Emerging Growth Company ☒
If an emerging growth company, indicate by check
mark if the Registrant has elected not to use the extended transition period for complying with any new or revised financial accounting
standards provided pursuant to Section 13(a) of the Exchange Act.
Item 3.01 Notice of Delisting or Failure to Satisfy a Continued
Listing Rule or Standard; Transfer of Listing.
On May 23, 2024, Clean Energy
Special Situations Corp. (the “Company”) received a notification letter (the “May 2024 Notification Letter”)
from the Listing Qualifications Department (the “Staff”) of the Nasdaq Stock Market LLC (“Nasdaq”)
indicating that the Company was not in compliance with Nasdaq’s continued listing standards (the “Rules”), because
the Company had not filed its Form 10-Q for the period ended March 31, 2024 (the “Q1 10-Q”). The May 2024 Notification
Letter noted that this delinquency serves as an additional basis for delisting the Company’s securities from Nasdaq.
In connection with a previous
notification letter dated April 23, 2024 citing delinquencies by the Company in not paying certain fees required by Listing Rule 5250(f)
and not filing its Annual Report on Form 10-K for the period ended December 31, 2023, the Company had requested a hearing to appeal the
Staff’s determination before a Nasdaq Hearings Panel, which is scheduled to occur on June 11, 2024. The delinquency noted in the
May 2024 Notification Letter will also be considered by the Nasdaq Hearings Panel.

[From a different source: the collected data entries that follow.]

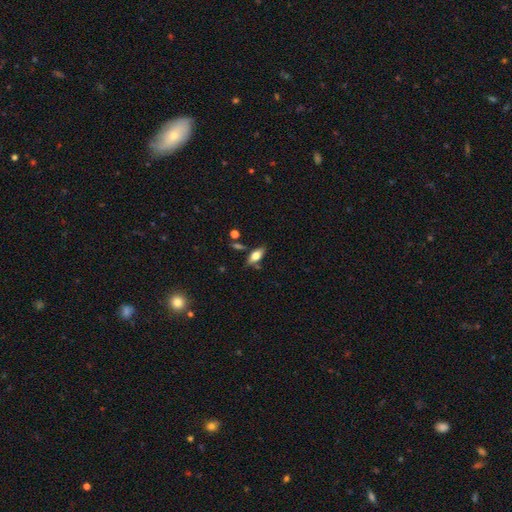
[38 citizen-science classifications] A smooth galaxy with no disk features (74%) that is in between round and cigar-shaped (89%).

Vote fractions:
- Smooth or featured? smooth: 74% / featured or disk: 18% / star or artifact: 8%
- How rounded? in between: 89% / cigar-shaped: 7% / round: 4%
- Merging? none: 66% / minor disturbance: 20% / merger: 9% / major disturbance: 6%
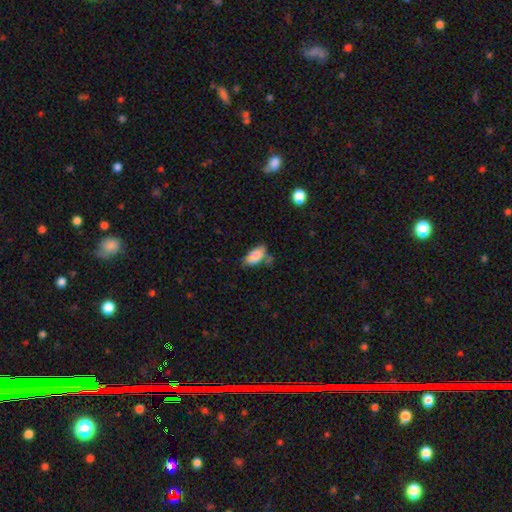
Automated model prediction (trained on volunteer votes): smooth 84%, star or artifact 8%, featured or disk 8%. Down the decision tree: how rounded — in between (92%); merging — none (46%).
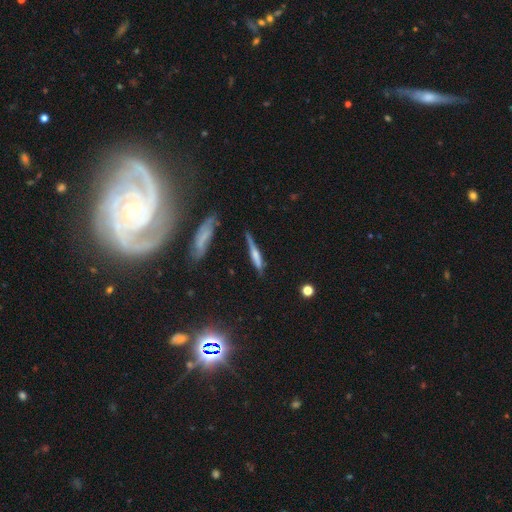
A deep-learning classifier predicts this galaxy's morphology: This appears to be a featured or disk galaxy (48%). Merging: none (64%).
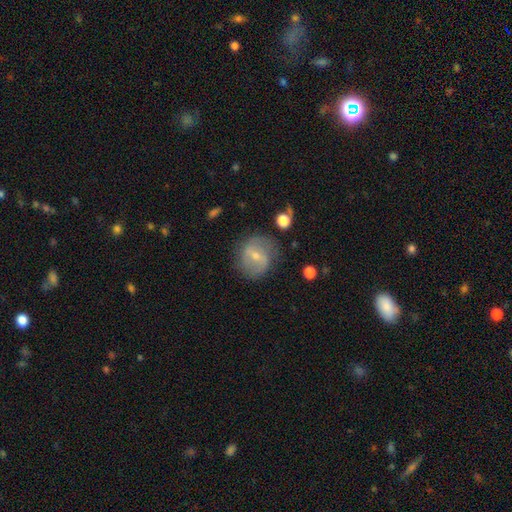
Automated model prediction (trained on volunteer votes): A featured or disk galaxy (58%) with a weak bar (50%), spiral arms (73%) and a small central bulge (57%).

Vote fractions:
- Smooth or featured? featured or disk: 58% / smooth: 34% / star or artifact: 8%
- Edge-on disk? no: 96% / yes: 4%
- Bar? weak: 50% / strong: 28% / no: 22%
- Spiral arms? yes: 73% / no: 27%
- Bulge size? small: 57% / moderate: 38% / none: 3% / large: 2% / dominant: 1%
- Merging? none: 72% / minor disturbance: 18% / major disturbance: 8% / merger: 2%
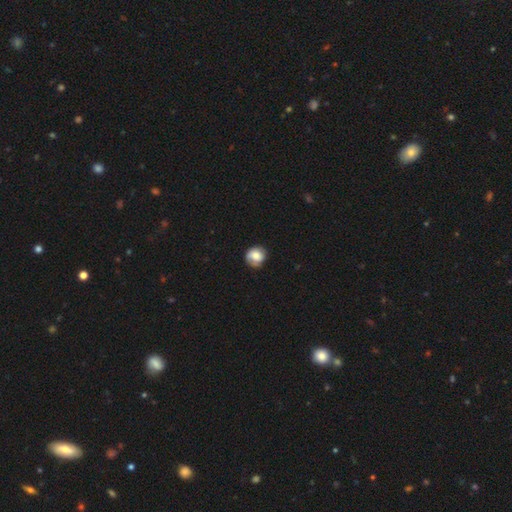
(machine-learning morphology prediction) Smooth or featured?
  - smooth: 65% *
  - featured or disk: 27%
  - star or artifact: 8%
How rounded?
  - round: 84% *
  - in between: 15%
  - cigar-shaped: 1%
Merging?
  - none: 70% *
  - minor disturbance: 22%
  - major disturbance: 6%
  - merger: 1%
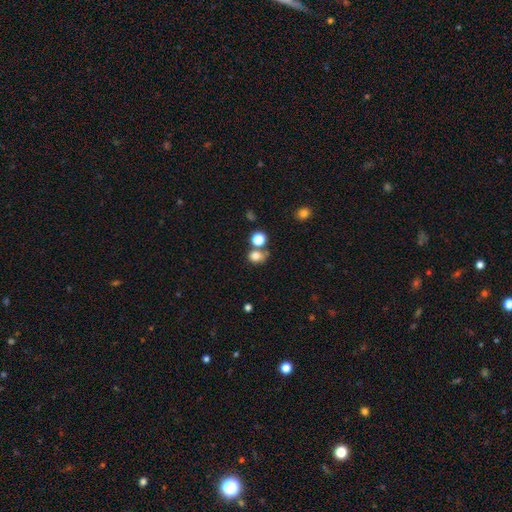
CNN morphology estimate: Overall: smooth (78%). How rounded: round (61%; in between 38%). Merging: none (54%; merger 27%).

The Company is considering
all options available to it to ensure compliance with all applicable criteria for continued listing on Nasdaq. There can be no assurance,
however, that the Nasdaq Hearings Panel will grant the Company’s request for continued listing or that the Company will evidence
compliance within any extension period that may be granted by the Nasdaq Hearings Panel. There can be no assurance that the appeal will
be successful.
Item 5.02 Departure of Directors or Certain Officers;
Election of Directors; Appointment of Certain Officers; Compensatory Arrangements of Certain Officers.
On May 23, 2024, the board of
directors of the Company (the “Board”) accepted the resignation of Nicholas
Parker as a member of the Board and all committees thereof, effective as of May 23, 2024. Mr. Parker’s decision to resign from the
Board was not related to any disagreements with the Company on any matter relating to its operations, policies, or practices or any issues
regarding financial disclosures, accounting, or legal matters.

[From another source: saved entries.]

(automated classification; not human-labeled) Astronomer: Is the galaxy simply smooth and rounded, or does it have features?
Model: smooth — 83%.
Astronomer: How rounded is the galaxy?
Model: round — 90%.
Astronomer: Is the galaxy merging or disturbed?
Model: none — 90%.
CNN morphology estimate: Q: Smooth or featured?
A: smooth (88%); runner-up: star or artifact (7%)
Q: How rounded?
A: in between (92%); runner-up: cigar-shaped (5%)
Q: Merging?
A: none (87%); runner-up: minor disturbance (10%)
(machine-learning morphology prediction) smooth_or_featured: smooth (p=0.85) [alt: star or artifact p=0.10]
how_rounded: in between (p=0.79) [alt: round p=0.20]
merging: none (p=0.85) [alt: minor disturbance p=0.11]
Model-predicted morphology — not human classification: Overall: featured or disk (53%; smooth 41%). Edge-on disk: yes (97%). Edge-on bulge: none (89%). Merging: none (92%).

Item 5.07 Submission of Matters to a Vote of Security
Holders.
On May 28, 2024, the Company held
a special meeting of stockholders (the “Special Meeting”). An aggregate of
5,473,935 shares of common stock of the Company (the “Common Stock”), which
represented a quorum of the outstanding Common Stock entitled to vote as of the record date of May 1, 23024, were represented in person
or by proxy at the Special Meeting.
The Company’s stockholders
voted on the following proposal at the Special Meeting, which was approved:
Proposal
No. 1 – The Extension Amendment Proposal – a proposal to amend the Company’s amended and restated certificate of
incorporation (the “Charter”) to extend the date by which the Company has
to consummate an initial business combination (the “Extension”) from May
28, 2024 to August 28, 2024 with the ability to further extend such date up to four times by one month each (so a maximum of through
December 28, 2024), at the discretion of the Company’s Board (the “Extended Date”)
(the “Extension Amendment Proposal”). The following is a tabulation of the
votes with respect to the Extension Amendment Proposal, which was approved by the Company’s stockholders:
FOR | | |
AGAINST | | |
ABSTAIN | | |
BROKER
NON-VOTES | |
| 5,464,308 | | |
| 9,627 | | |
| 0 | | |
| 0 | |
In
connection with the Special Meeting, the Company filed an amendment to the Charter with the Secretary of State of the State of Delaware
to effectuate the Extension. A copy of the amendment is attached hereto as Exhibit 3.1 and is incorporated herein by reference.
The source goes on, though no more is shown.